A study similar to ours by Yarlioglues et al. [23] investigated the association between the CHA2DS2-VASc score and saphenous vein graft disease. They found that a CHA2DS2-VASc score ≥4 was an independent predictor of saphenous vein graft disease. However, there were some differences between their study and our analysis. In their study, they also found that time interval after CABG was an independent predictor of saphenous vein graft disease, and their data had significant time difference in the intervals after CABG between the studied groups: patients with saphenous vein graft disease had longer time interval after CABG surgery. Their findings among study groups might have been influenced by this significant difference. In our study, the time interval after CABG between the groups was similar and there was no statistically significant difference in terms of left heart catheterization (LHC) graft study between groups.
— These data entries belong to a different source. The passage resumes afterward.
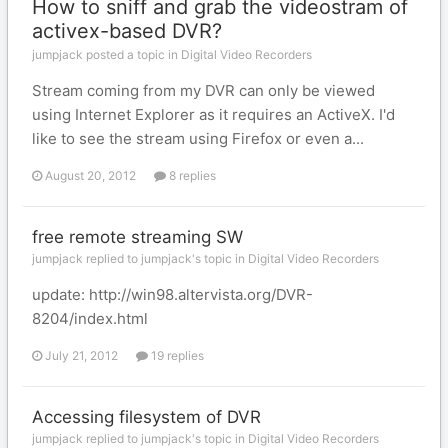
How to sniff and grab the videostram of
activex-based DVR?
jumpjack posted a topic in
Digital Video Recorders
Stream coming from my DVR can only be viewed
using Internet Explorer as it requires an ActiveX. I'd
like to see the stream using Firefox or even a...
August 20, 2012
8 replies
free remote streaming SW
jumpjack replied to jumpjack's topic in
Digital Video Recorders
update: http://win98.altervista.org/DVR-
8204/index.html
July 21, 2012
19 replies
Accessing filesystem of DVR
jumpjack replied to jumpjack's topic in
Digital Video Recorders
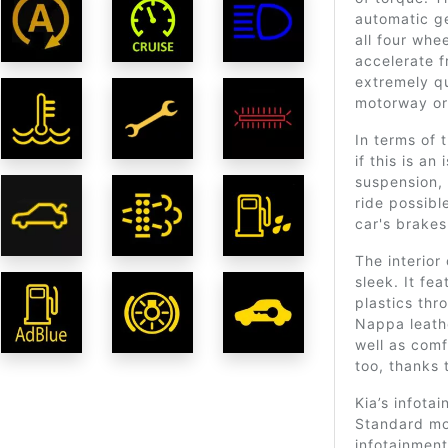
automatic g
all four whe
accelerate f
extremely qu
motorway or 
In terms of t
if this is an
suspension,
ride possibl
car's brakes
The interior
sleek. It fe
plastics thr
Nappa leathe
well as comf
too, thanks 
Kia’s infota
Standard mo
infotainment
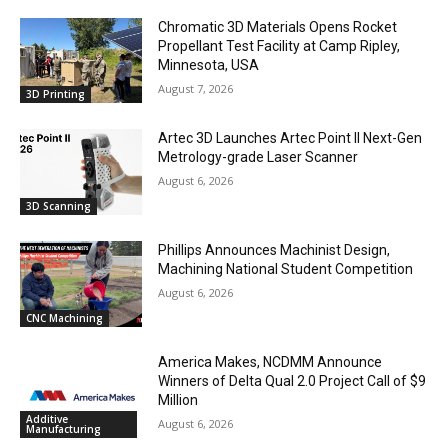
Chromatic 3D Materials Opens Rocket
Propellant Test Facility at Camp Ripley,
Minnesota, USA
August 7, 2026
3D Printing
Artec 3D Launches Artec Point II Next-Gen
Metrology-grade Laser Scanner
August 6, 2026
3D Scanning
Phillips Announces Machinist Design,
Machining National Student Competition
August 6, 2026
CNC Machining
America Makes, NCDMM Announce
Winners of Delta Qual 2.0 Project Call of $9
Million
Additive
August 6, 2026
Manufacturing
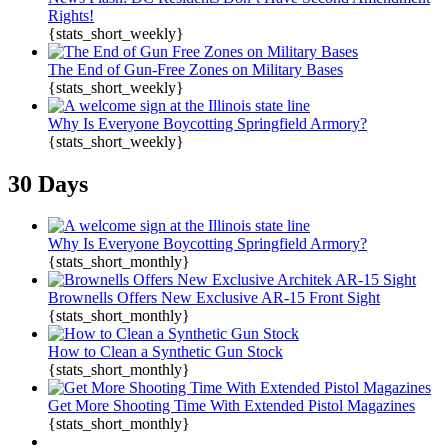
Rights!
{stats_short_weekly}
The End of Gun-Free Zones on Military Bases
{stats_short_weekly}
Why Is Everyone Boycotting Springfield Armory?
{stats_short_weekly}
30 Days
Why Is Everyone Boycotting Springfield Armory?
{stats_short_monthly}
Brownells Offers New Exclusive AR-15 Front Sight
{stats_short_monthly}
How to Clean a Synthetic Gun Stock
{stats_short_monthly}
Get More Shooting Time With Extended Pistol Magazines
{stats_short_monthly}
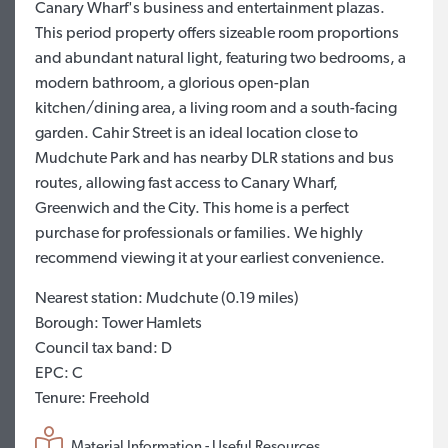
Canary Wharf's business and entertainment plazas.
This period property offers sizeable room proportions
and abundant natural light, featuring two bedrooms, a
modern bathroom, a glorious open-plan
kitchen/dining area, a living room and a south-facing
garden. Cahir Street is an ideal location close to
Mudchute Park and has nearby DLR stations and bus
routes, allowing fast access to Canary Wharf,
Greenwich and the City. This home is a perfect
purchase for professionals or families. We highly
recommend viewing it at your earliest convenience.
Nearest station: Mudchute (0.19 miles)
Borough: Tower Hamlets
Council tax band: D
EPC: C
Tenure: Freehold
Material Information - Useful Resources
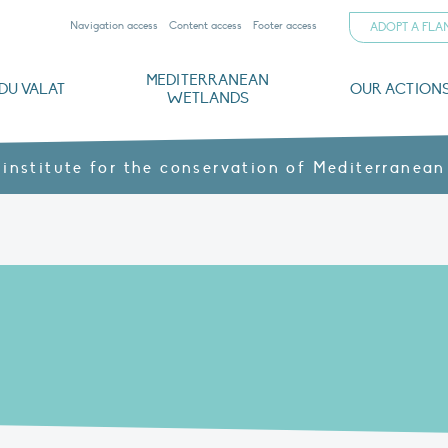
Navigation access
Content access
Footer access
ADOPT A FL
MEDITERRANEAN
DU VALAT
OUR ACTION
WETLANDS
nd CVs
orts
ds
o
The Mediterranean Wetlands Observatory
Recent publications
Institutionnal documents
Governance and budget
Threats, issues and protection
Agroecological products
Partners and sponsors
Sp
 institute for the conservation of Mediterranean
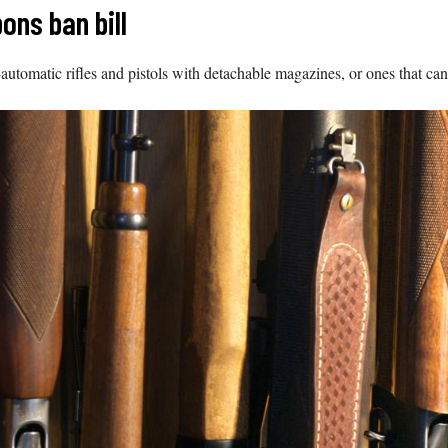
ns ban bill
-automatic rifles and pistols with detachable magazines, or ones that can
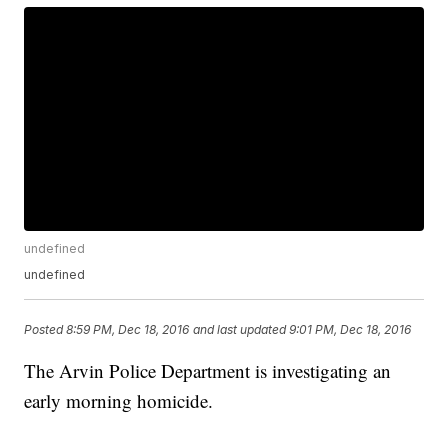
undefined
undefined
Posted
8:59 PM, Dec 18, 2016
and last updated
9:01 PM, Dec 18, 2016
The Arvin Police Department is investigating an
early morning homicide.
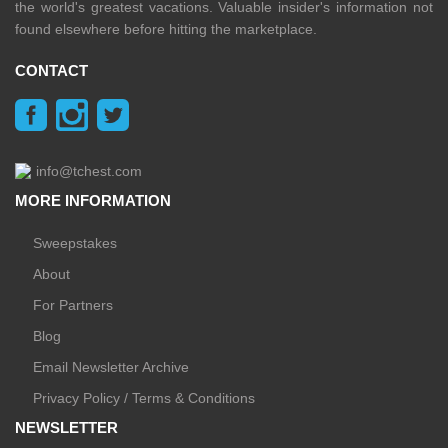
the world's greatest vacations. Valuable insider's information not
found elsewhere before hitting the marketplace.
CONTACT
info@tchest.com
MORE INFORMATION
Sweepstakes
About
For Partners
Blog
Email Newsletter Archive
Privacy Policy / Terms & Conditions
NEWSLETTER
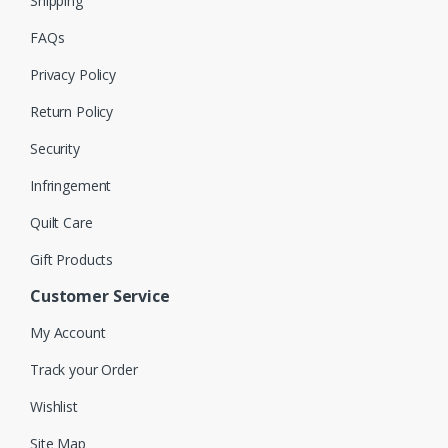
Shipping
FAQs
Privacy Policy
Return Policy
Security
Infringement
Quilt Care
Gift Products
Customer Service
My Account
Track your Order
Wishlist
Site Map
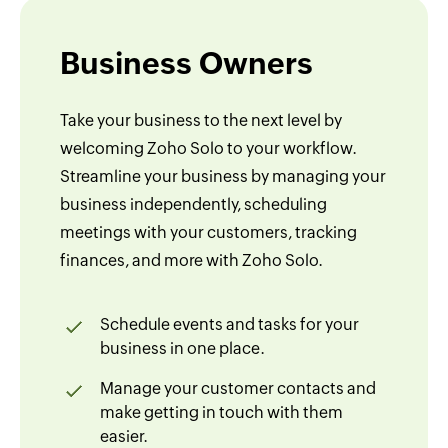
Business Owners
Take your business to the next level by
welcoming Zoho Solo to your workflow.
Streamline your business by managing your
business independently, scheduling
meetings with your customers, tracking
finances, and more with Zoho Solo.
Schedule events and tasks for your
business in one place.
Manage your customer contacts and
make getting in touch with them
easier.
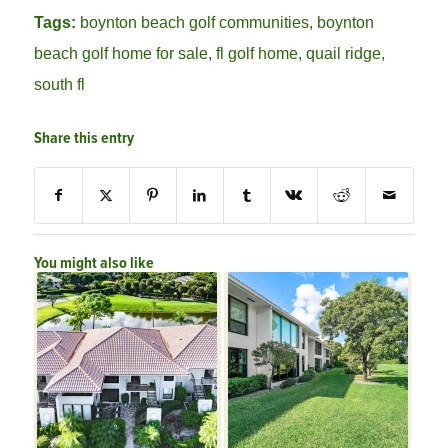
Tags:
boynton beach golf communities
,
boynton
beach golf home for sale
,
fl golf home
,
quail ridge
,
south fl
Share this entry
You might also like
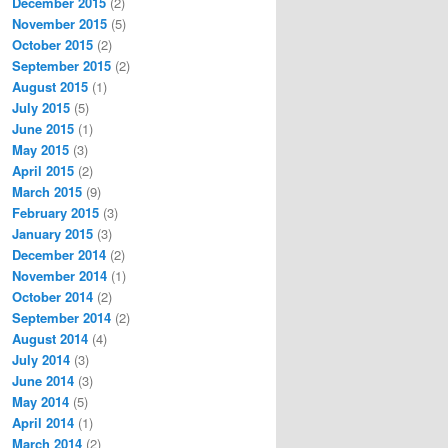
December 2015
(2)
November 2015
(5)
October 2015
(2)
September 2015
(2)
August 2015
(1)
July 2015
(5)
June 2015
(1)
May 2015
(3)
April 2015
(2)
March 2015
(9)
February 2015
(3)
January 2015
(3)
December 2014
(2)
November 2014
(1)
October 2014
(2)
September 2014
(2)
August 2014
(4)
July 2014
(3)
June 2014
(3)
May 2014
(5)
April 2014
(1)
March 2014
(2)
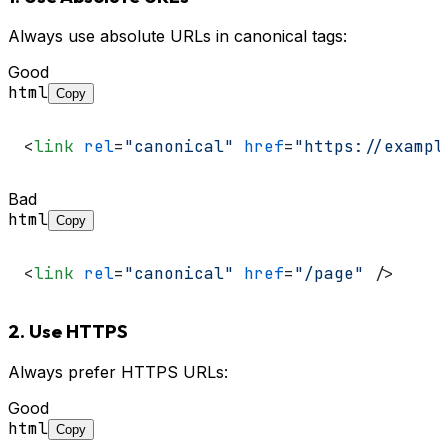
Always use absolute URLs in canonical tags:
Good
html
Copy
<
link
rel
=
"canonical"
href
=
"https://exampl
Bad
html
Copy
<
link
rel
=
"canonical"
href
=
"/page"
 />
2. Use HTTPS
Always prefer HTTPS URLs:
Good
html
Copy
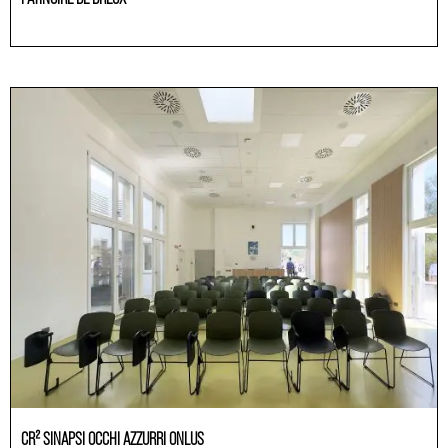
Others
CR² SINAPSI OCCHI AZZURRI ONLUS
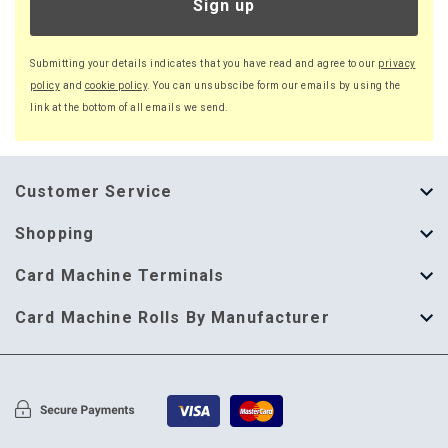
Sign up
Submitting your details indicates that you have read and agree to our
privacy
policy
and
cookie policy
. You can unsubscibe form our emails by using the
link at the bottom of all emails we send.
Customer Service
About Us
Shopping
Help Guide
Thermal Till Rolls
Card Machine Terminals
Delivery Information
Single Ply Till Rolls
123 Send
Card Machine Rolls By Manufacturer
Terms & Conditions
Multi Ply Till Rolls
Adyen
Card Machine Rolls By Manufacturer
Cookie Policy
Credit Card Rolls
Annecto
Privacy Policy
Restaurant Pads
Axalto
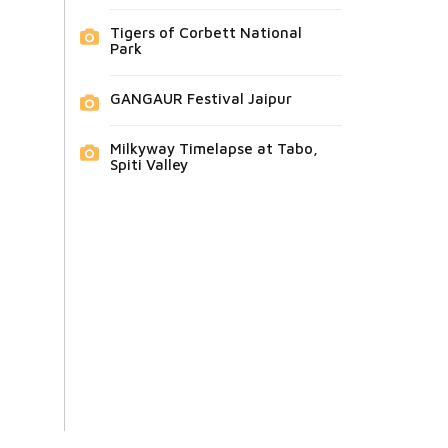
Tigers of Corbett National
Park
GANGAUR Festival Jaipur
Milkyway Timelapse at Tabo,
Spiti Valley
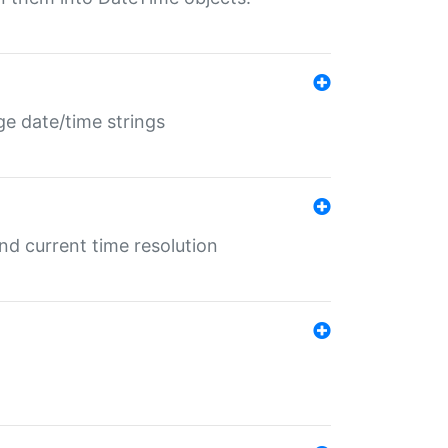
ge date/time strings
d current time resolution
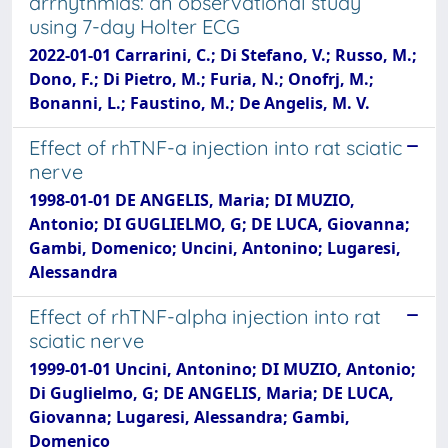
arrhythmias: an observational study
using 7-day Holter ECG
2022-01-01 Carrarini, C.; Di Stefano, V.; Russo, M.;
Dono, F.; Di Pietro, M.; Furia, N.; Onofrj, M.;
Bonanni, L.; Faustino, M.; De Angelis, M. V.
Effect of rhTNF-a injection into rat sciatic
nerve
1998-01-01 DE ANGELIS, Maria; DI MUZIO,
Antonio; DI GUGLIELMO, G; DE LUCA, Giovanna;
Gambi, Domenico; Uncini, Antonino; Lugaresi,
Alessandra
Effect of rhTNF-alpha injection into rat
sciatic nerve
1999-01-01 Uncini, Antonino; DI MUZIO, Antonio;
Di Guglielmo, G; DE ANGELIS, Maria; DE LUCA,
Giovanna; Lugaresi, Alessandra; Gambi,
Domenico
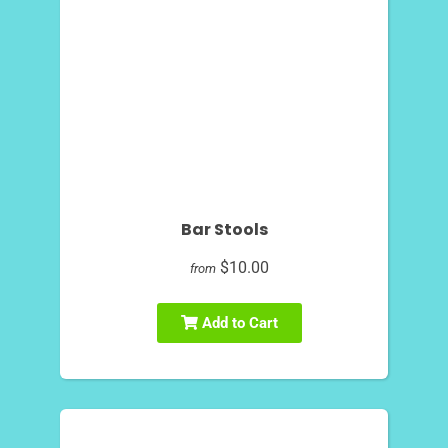
Bar Stools
$10.00
from
Add to Cart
Another difference was that they had excluded arterial grafts; however, our study included both saphenous vein grafts and internal mammary artery grafts. Additionally, their study defined saphenous vein graft disease as the presence of at least 50% stenosis in the grafts and they evaluated the stenosis with visual assessment. In our study, we did not include moderate degeneration in saphenous vein grafts and defined graft failure as stenosis ≥70%, and these segments with stenosis were evaluated not only by visual assessment but also with QCA analysis. Therefore, our study addressed most of the limitations in their study and had more precise findings compared to their study.

Study limitations

There were several limitations to this study. Firstly, because the parameters were identified retrospectively, this study is prone to limitations inherent to any retrospective analysis. Secondly, this was a single-center study with a relatively small sample size, which is a limitation in that the findings cannot be representative of the broader population. In addition, we could not separately include patients with acute angina pectoris because of the small number of patients. Finally, the follow-up period was 100 months on average and we did not have the data on longer-term outcomes after surgery in our study.

Conclusions

Based on our findings, graft patency remains a significant challenge after CABG surgery. The CHA2DS2-VASc score might be used as a handy, feasible, and simple tool to predict the risk of GF following CABG surgery. Thus, patients with high CHA2DS2-VASc scores might be followed up closely. However, more comprehensive studies should be conducted on this subject to validate our findings.